The Trump administration’s enthusiastic push to double the Child Tax Credit (CTC) and institute first-dollar refundability remains one of the most under-appreciated developments in tax reform. As I noted Friday, the silence has been particularly deafening among progressive and anti-poverty groups. Not unsurprisingly. To the extent that they’ve been shutout from reform negotiations, they are probably less than eager to buck the powerful institutional inertia pushing them to maintain a monotone chorus of resistance.
That said, by any reckoning, Trump’s CTC proposal has a shot at being incredibly pro-poor. How pro-poor? My favorite sociologist Joshua McCabe charted a comparison of the status quo against a Trump CTC expansion that also eliminates the dependent exemption:
Distribution of existing CTC and dependent exemption versus GOP/Ivanka/Rubio proposal funded by consolidating CTC and dependent exemption. pic.twitter.com/eFeTXmX37z
— Josh McCabe (@JoshuaTMcCabe) September 11, 2017
This is for a family with one child. Because the Trump proposal links refundability to the 15.3% payroll tax, you can think of it as zeroing out all payroll tax for single-child households on the first $13,000 in earnings, or the payroll tax for first $26,000 in earnings for two-child households, and so on. As the chart shows, even with the simultaneous consolidation of the dependent exemption, a recommendation McCabe and I have both made in the past, all but the wealthiest households would be made better off. For single-child households, this will have the largest relative impact in the $0 to $13,000 range, since this is the range where eliminating the $3,000 minimum earning requirement makes a big difference in credit size relative to income. These are minimum wage and part-time working parents for whom $1,000 extra is a significant boost.
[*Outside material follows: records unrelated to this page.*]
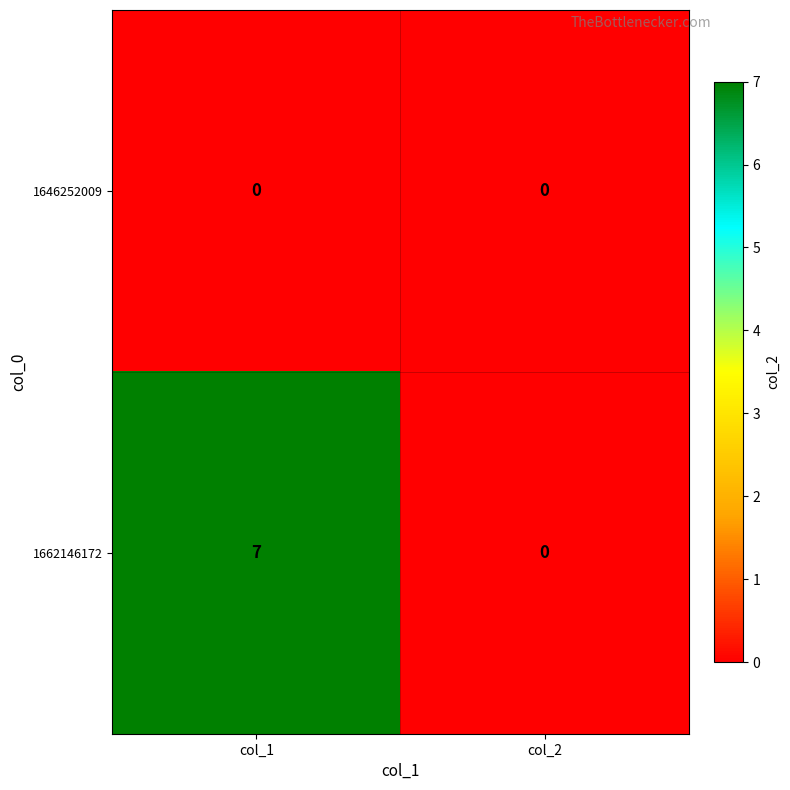

At which category is the sum across all series the highest?

col_1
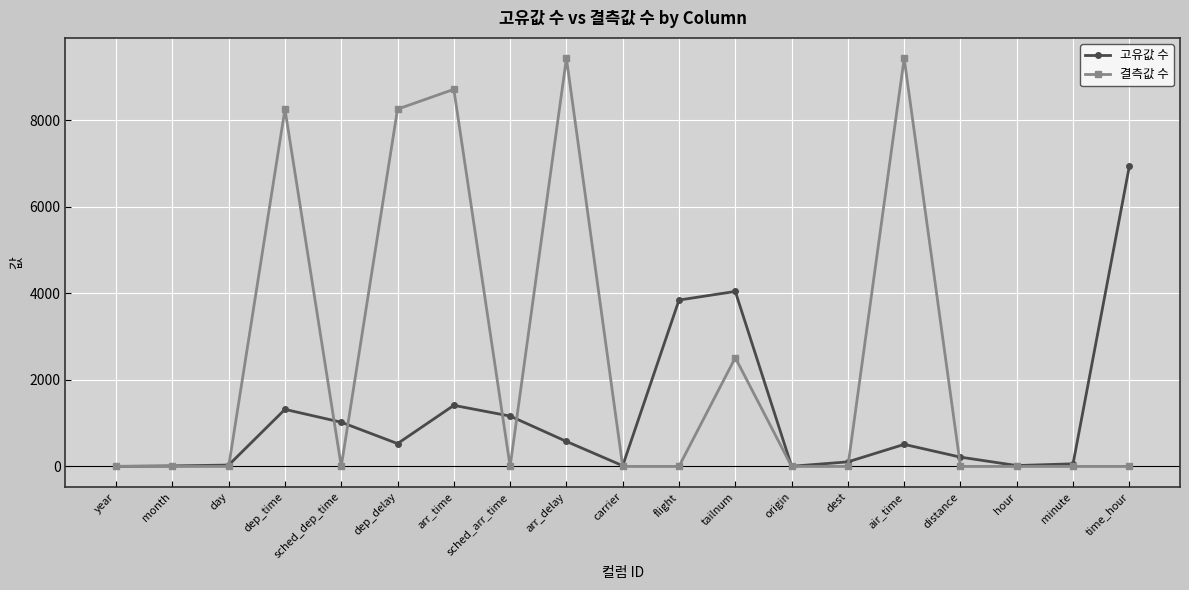

What is the average value of the 고유값 수 series?

1148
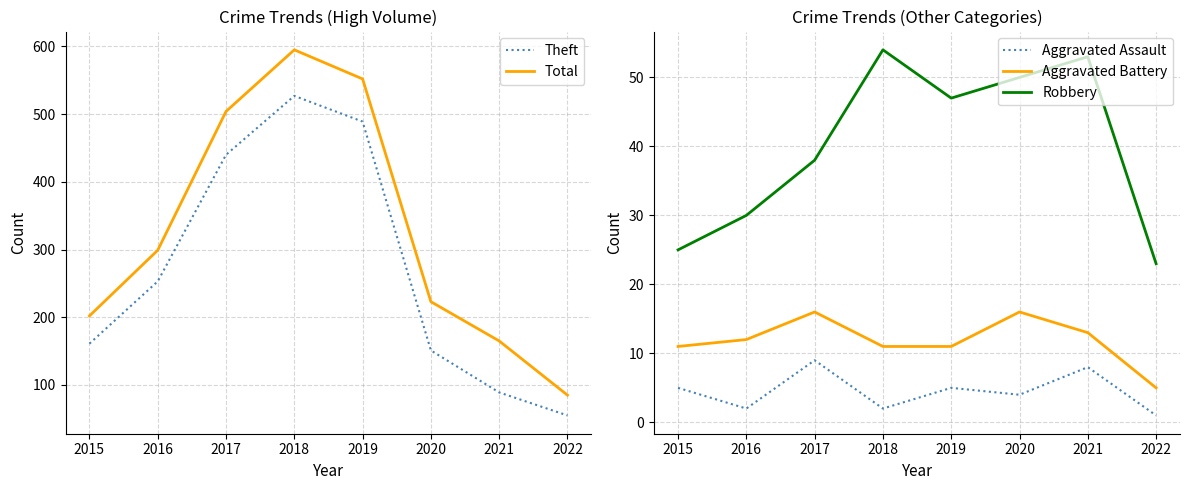

Is this an area chart (filled region under the line)?

No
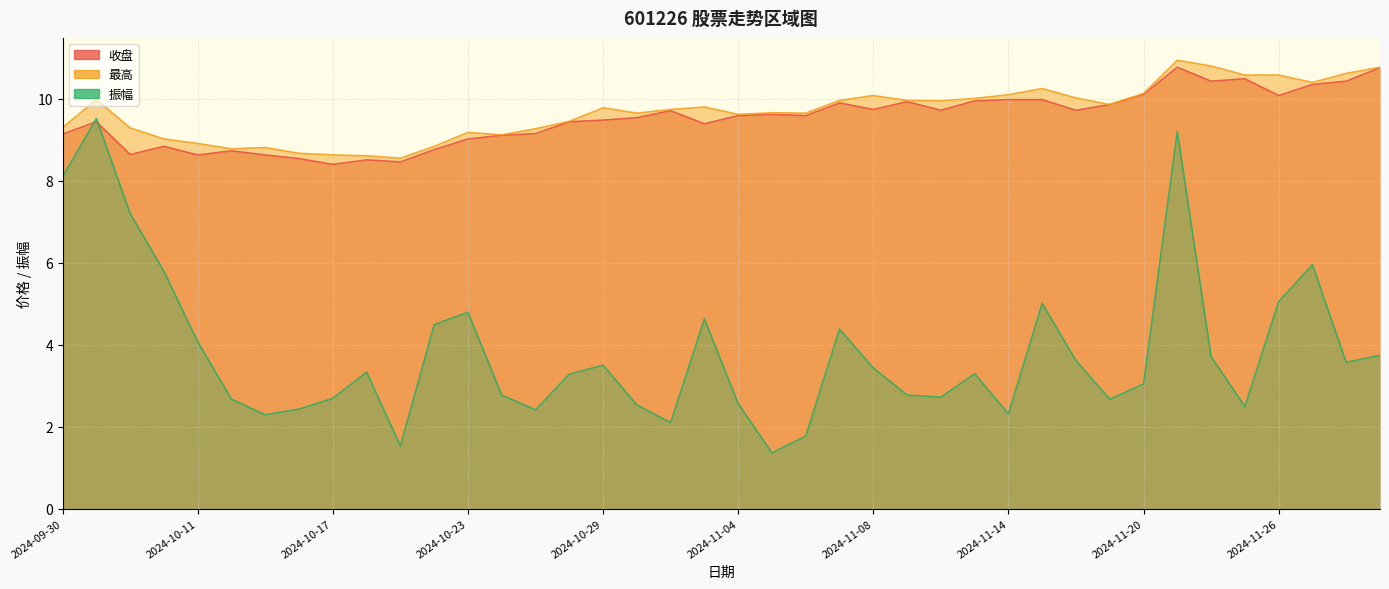

What is the approximate value of 收盘 at 2024-11-18?

9.7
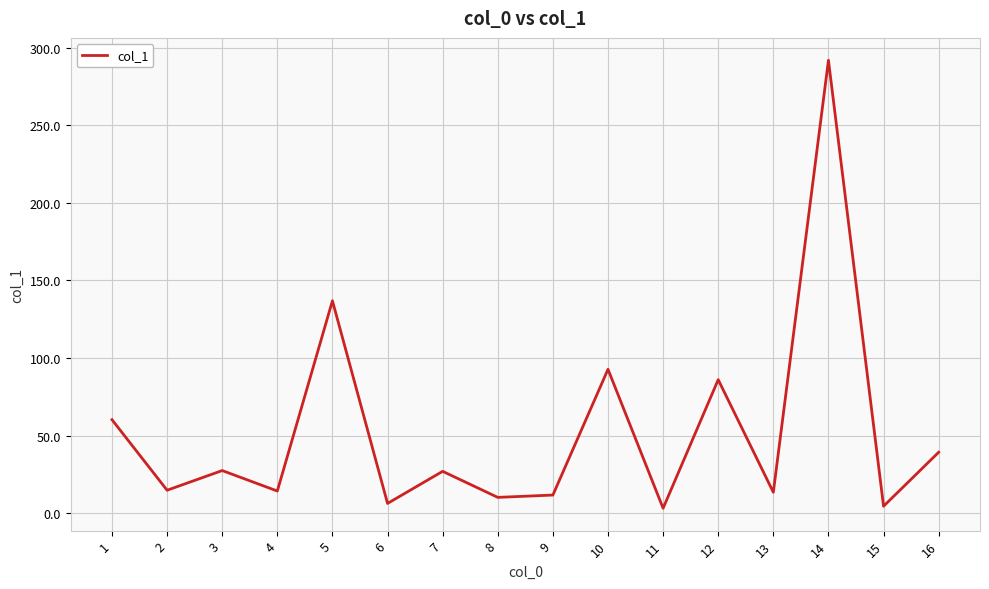

What is the difference between the maximum and minimum values?

288.9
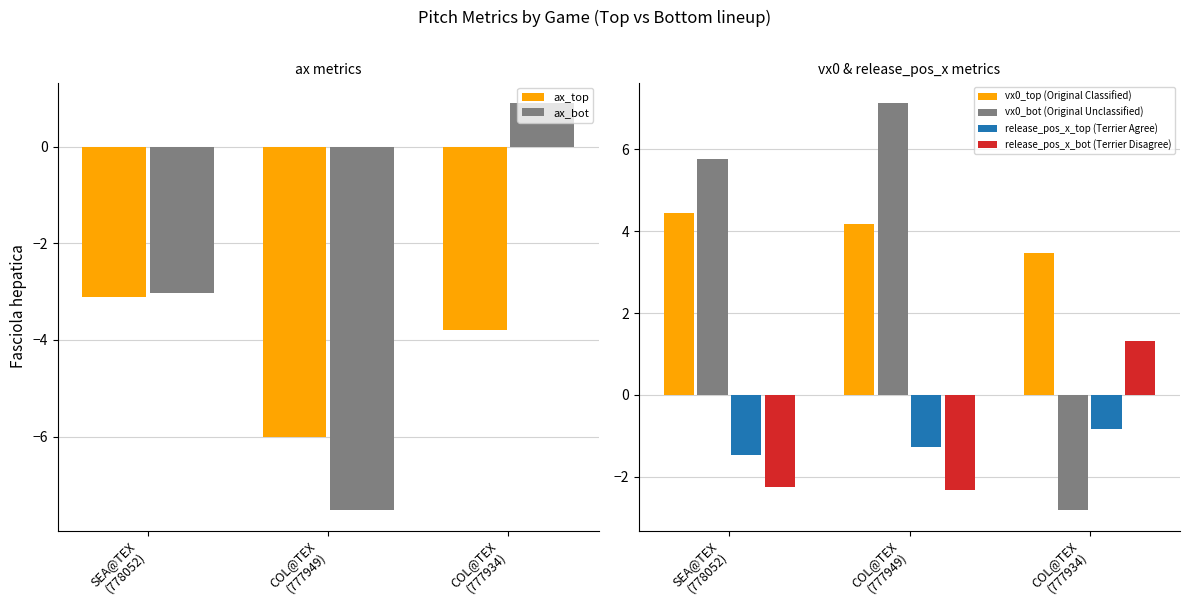

Count the number of data series in this chart.

6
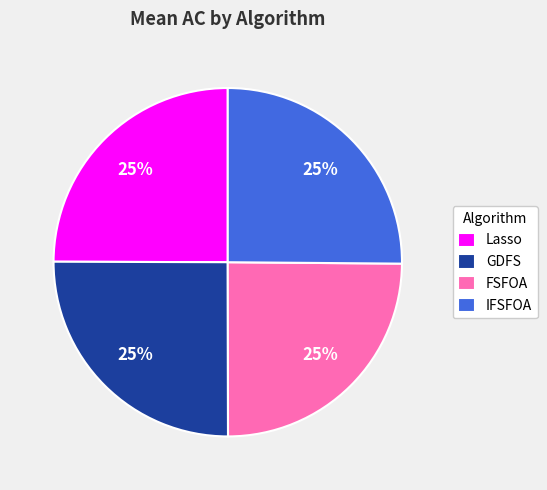

To the nearest percent, what is the combined percentage of IFSFOA and Lasso?

50%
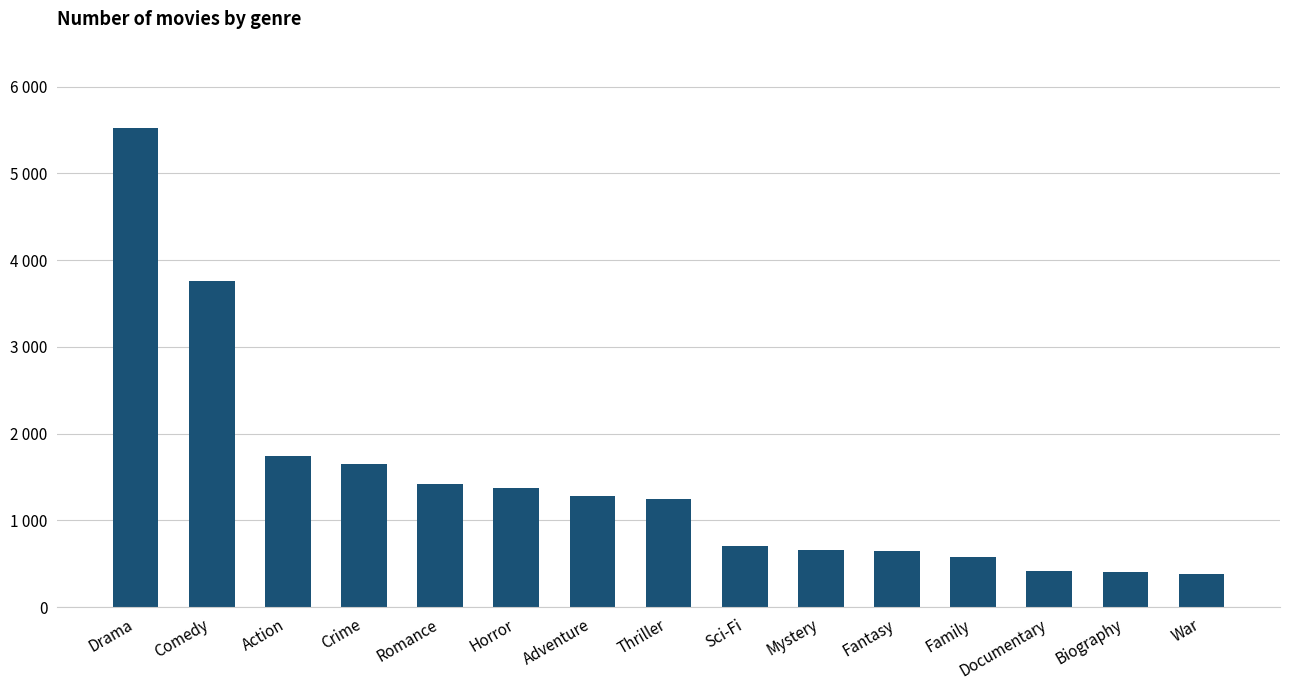

What is the sum of all values?

21802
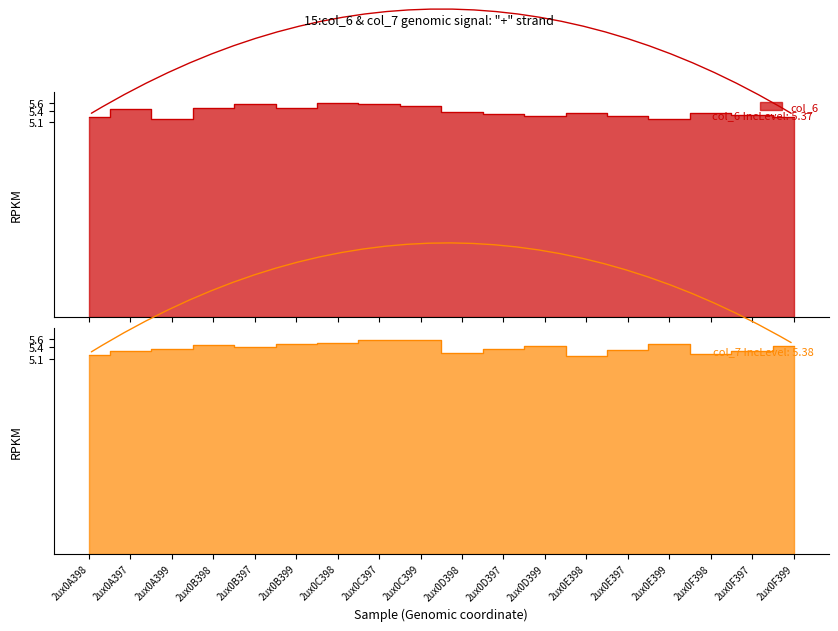

What is the lowest value of the col_6 series?

5.2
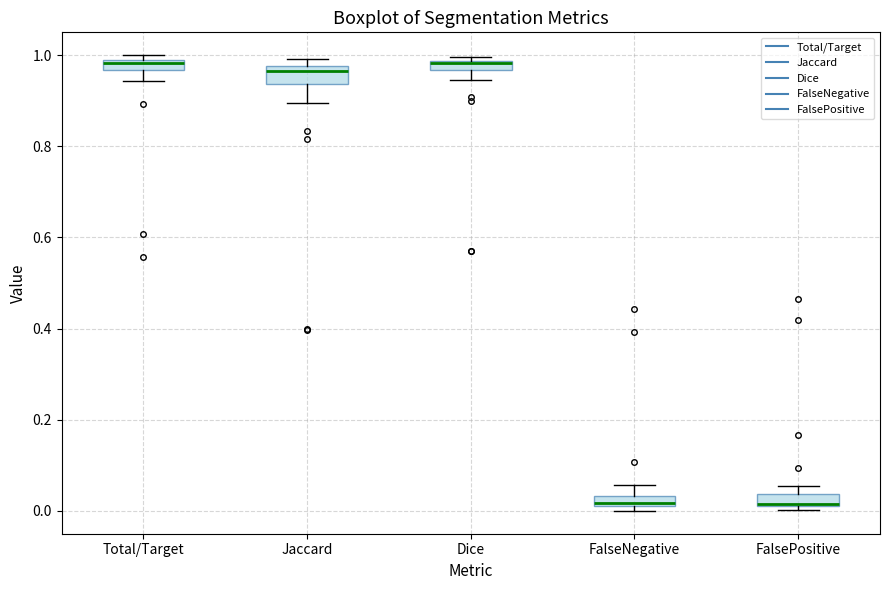

Where does the lower whisker of the box for Jaccard end on the y-axis? The values are not printed on the chart, so give them approximately, as read against the axis.

0.90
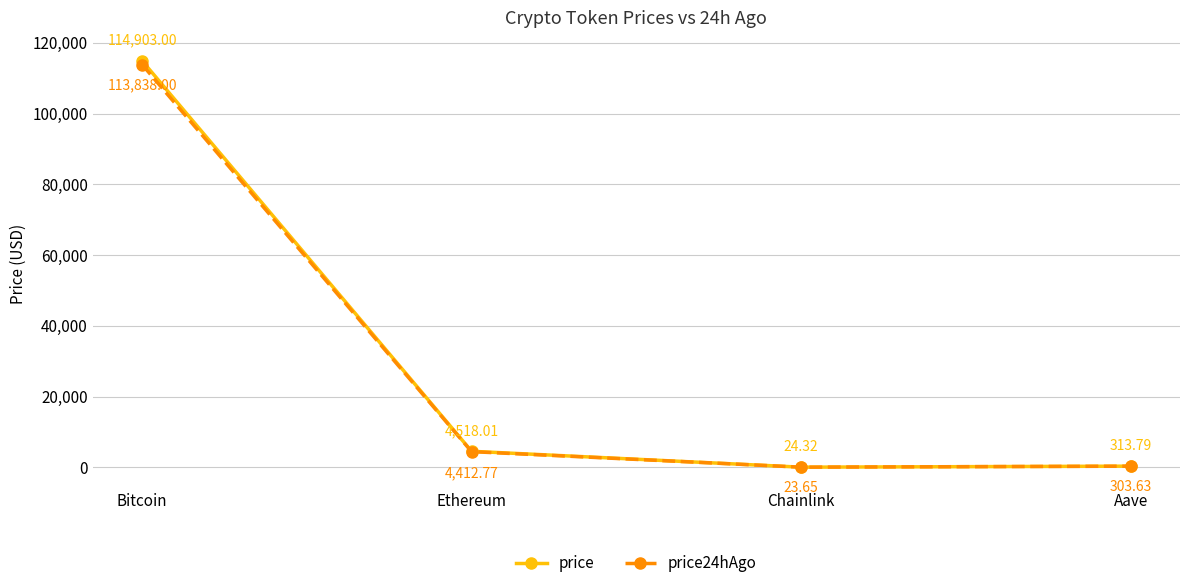

Which series has the largest range (max minus min)?

price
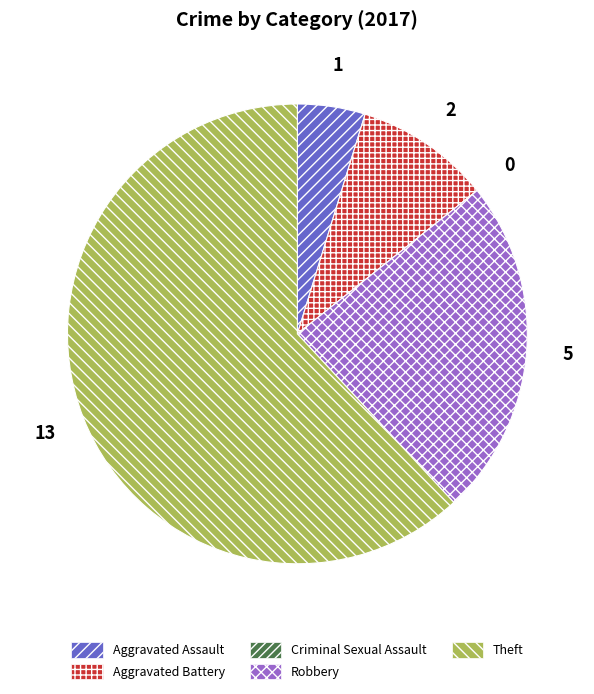

Which category has the biggest portion of the pie?

Theft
To illustrate, consider a two-parent, one-child household that earned $3,000 in a given year. They are currently neglected by the CTC altogether. However under Trump’s proposal, this family would instead receive a $459 credit, or a full 15.3 percentage-point increase in take-home pay. A one-child household with $13,000 in earnings is already eligible for the full $1,000 credit under the status quo. Doubling the credit and beginning refundability at the first dollar means this family would experience a straightforward doubling in its credit, equating to a seven percentage point increase in after-tax income.
But what if the Trump administration doesn’t get the full CTC expansion they’ve asked for? Earlier today, the Tax Policy Center released a slate of new estimates for CTC reform options, focused on the creation of a new refundable tax credit for young children. This could be a potential Plan B for the administration, since restricting expenditures to children under five would substantially reduce total cost while remaining a large enough credit increase to have a meaningful impact.
In any case, my only point is that a) the CTC debate has moved from being one of “should we increase the CTC” to “how large and progressive of an increase can we afford given competing priorities?”, and b) that this is a big deal. Think back to the original Trump child tax deduction proposal from 2016. It received hatred from every corner of the media for being designed to benefit the rich, to which I contributed, as well. But now the CTC proposal being pushed by the First Daughter flips the distributional impact on its head. And the media’s response? Crickets.
Of course, there are many other important pieces to tax reform that bare on the lives of poor people, like the ludicrous proposal to preemptively audit EITC recipients. But let’s acknowledge the good ideas, as well. If not out of intellectual consistency, then at least out of a belief in the psychological power of positive reinforcement.